O que continha a unidade sinistrada da Vila Leopoldina? Documentos do Fundo INC – Instituto Nacional de Cinema (1966-1975), parte de arquivos da Embrafilme – Empresa Brasileira de Filmes S.A (1969-1990), do Concine – Conselho Nacional de Cinema (1976-1990), parte do acervo do Tempo Glauber, Filmes da ECA – Escola de Comunicações e Artes da Universidade de São Paulo (USP), parte do acervo de filmes em 35mm da distribuidora Pandora Filmes, Cinejornais da Atlântida e do Canal 100. Além de objetos, mobiliários e equipamentos de cinema que formavam o museu da entidade.
Esta tentativa de apagamento da memória do país não é por acaso. É uma política de governo. Num governo que vê a arte e a cultura como inimigos não poderia ser diferente. Foi assim no nazismo hitlerista, no fascismo mussoliniano, na ditadura soviética e chinesa e nos estados religiosos fundamentalistas quando, frequentemente, artistas foram perseguidos, livros queimados em praça pública e obras de artes condenadas ao esquecimento. O neonazismo e o fascismo se apoderaram de forma cavilosa do governo Bolsonaro. Personagens esdrúxulas do alto escalão bolsonarista protagonizaram os casos mais escabrosos de incitamento ao preconceito e ao ódio.
Além de responsável, em grande parte, pela morte de mais de meio milhão de brasileiros por conta de sua política estrategicamente genocida, Bolsonaro e seus asseclas têm obcecadamente perseguido cientistas, pensadores e artistas. O cinema tem sofrido com a estagnação de editais, censura e desprezo pelas políticas exitosas dos governos anteriores.

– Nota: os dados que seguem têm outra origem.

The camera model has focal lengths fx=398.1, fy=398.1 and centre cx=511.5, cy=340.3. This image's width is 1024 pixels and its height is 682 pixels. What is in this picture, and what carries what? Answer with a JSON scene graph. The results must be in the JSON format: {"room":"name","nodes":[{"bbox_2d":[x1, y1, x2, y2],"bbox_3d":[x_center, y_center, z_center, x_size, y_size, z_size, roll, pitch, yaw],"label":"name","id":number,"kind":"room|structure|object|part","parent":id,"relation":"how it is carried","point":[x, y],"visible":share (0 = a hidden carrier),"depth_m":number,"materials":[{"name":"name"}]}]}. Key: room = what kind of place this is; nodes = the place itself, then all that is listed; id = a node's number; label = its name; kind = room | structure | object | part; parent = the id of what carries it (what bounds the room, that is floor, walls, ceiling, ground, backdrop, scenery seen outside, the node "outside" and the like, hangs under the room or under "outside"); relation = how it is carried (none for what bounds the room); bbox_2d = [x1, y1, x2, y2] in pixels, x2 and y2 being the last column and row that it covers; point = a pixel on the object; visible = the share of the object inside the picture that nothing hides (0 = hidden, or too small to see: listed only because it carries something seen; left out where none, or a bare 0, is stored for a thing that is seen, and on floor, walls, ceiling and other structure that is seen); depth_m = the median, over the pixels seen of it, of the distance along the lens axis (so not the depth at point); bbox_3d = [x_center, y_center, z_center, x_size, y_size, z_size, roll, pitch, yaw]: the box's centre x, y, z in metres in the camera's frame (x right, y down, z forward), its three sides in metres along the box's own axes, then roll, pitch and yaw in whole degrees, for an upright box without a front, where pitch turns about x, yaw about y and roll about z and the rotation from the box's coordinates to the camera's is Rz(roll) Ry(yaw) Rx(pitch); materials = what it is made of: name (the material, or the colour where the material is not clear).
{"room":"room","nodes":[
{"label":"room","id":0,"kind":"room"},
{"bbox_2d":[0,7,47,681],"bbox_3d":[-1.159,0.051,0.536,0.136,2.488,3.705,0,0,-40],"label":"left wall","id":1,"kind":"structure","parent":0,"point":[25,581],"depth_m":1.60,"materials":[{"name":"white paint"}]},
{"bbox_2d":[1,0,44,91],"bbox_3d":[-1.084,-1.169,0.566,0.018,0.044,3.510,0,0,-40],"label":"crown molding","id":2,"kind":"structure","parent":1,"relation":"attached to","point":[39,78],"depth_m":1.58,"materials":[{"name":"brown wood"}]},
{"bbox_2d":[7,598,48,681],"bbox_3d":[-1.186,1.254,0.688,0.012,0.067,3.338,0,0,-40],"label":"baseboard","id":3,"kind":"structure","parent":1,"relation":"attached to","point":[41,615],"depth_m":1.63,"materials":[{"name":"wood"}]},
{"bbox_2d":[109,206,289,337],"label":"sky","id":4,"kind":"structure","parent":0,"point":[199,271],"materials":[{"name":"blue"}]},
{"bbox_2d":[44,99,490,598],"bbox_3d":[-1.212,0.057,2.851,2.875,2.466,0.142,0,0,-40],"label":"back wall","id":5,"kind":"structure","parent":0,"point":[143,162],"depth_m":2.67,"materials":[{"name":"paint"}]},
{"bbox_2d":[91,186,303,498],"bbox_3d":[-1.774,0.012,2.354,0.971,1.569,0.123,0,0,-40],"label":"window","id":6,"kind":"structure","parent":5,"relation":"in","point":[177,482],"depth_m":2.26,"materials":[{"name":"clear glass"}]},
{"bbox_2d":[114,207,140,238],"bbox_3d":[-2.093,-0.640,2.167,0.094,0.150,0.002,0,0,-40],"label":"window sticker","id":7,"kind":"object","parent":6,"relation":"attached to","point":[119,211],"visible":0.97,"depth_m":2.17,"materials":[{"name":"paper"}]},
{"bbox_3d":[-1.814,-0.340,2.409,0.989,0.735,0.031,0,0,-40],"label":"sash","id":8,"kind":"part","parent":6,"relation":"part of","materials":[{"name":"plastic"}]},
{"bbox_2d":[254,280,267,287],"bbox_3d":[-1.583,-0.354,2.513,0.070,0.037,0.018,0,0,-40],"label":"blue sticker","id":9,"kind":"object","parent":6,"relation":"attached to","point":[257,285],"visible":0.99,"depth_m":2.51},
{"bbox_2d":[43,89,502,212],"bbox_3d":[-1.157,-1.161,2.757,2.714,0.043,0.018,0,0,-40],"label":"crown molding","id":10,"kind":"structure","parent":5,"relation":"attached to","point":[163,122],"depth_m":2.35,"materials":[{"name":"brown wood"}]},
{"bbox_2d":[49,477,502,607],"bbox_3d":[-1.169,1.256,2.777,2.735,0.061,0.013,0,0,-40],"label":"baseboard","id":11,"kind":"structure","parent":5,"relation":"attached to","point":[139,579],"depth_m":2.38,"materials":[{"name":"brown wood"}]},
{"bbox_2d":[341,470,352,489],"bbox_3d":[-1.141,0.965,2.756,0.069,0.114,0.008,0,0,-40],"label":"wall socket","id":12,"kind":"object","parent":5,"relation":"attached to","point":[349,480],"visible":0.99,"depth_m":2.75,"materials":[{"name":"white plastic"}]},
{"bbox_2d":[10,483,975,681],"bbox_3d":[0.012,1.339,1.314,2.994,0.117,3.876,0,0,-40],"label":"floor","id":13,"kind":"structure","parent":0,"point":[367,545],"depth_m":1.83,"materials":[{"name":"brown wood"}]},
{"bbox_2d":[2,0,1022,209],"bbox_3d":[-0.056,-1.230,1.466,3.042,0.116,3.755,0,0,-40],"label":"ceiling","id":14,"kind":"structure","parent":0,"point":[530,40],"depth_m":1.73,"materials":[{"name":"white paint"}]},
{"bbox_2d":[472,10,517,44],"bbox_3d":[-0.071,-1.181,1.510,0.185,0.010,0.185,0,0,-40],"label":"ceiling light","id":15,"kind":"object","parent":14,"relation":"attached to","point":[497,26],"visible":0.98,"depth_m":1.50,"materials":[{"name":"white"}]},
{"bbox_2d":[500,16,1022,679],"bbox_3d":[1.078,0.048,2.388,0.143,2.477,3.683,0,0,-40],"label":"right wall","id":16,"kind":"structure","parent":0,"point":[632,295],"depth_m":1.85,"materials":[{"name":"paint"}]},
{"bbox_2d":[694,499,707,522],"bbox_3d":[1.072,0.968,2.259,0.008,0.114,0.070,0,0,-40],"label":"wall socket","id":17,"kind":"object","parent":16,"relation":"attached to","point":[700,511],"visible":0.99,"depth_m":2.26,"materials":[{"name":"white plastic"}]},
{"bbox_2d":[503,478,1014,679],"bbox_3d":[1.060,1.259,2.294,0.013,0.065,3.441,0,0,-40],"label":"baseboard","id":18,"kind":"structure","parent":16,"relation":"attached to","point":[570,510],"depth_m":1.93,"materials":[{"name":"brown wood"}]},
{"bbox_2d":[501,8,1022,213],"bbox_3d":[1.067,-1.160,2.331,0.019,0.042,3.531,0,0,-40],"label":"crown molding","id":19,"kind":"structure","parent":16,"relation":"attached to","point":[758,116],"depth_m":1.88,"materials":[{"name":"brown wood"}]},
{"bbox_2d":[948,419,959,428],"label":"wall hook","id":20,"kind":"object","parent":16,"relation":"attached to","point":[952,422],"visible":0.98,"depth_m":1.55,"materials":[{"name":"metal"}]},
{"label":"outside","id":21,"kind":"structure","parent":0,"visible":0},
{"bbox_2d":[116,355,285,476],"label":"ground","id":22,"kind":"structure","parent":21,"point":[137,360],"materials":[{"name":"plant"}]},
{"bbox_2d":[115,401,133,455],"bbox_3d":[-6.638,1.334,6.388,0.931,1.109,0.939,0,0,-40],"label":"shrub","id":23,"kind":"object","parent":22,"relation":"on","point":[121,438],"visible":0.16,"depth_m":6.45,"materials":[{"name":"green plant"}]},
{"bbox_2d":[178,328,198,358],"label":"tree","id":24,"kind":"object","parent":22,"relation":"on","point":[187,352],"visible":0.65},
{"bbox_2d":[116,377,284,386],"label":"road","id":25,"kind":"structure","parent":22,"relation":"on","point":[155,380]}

Solidarizo-me com os trabalhadores da Cinemateca Brasileira e o que eles preconizam, cujo trecho uso aqui como epílogo: “É preciso estabilidade e garantia de equipe técnica a longo prazo, oferecendo à instituição um orçamento compatível com os necessários serviços de preservação e difusão do audiovisual brasileiro.”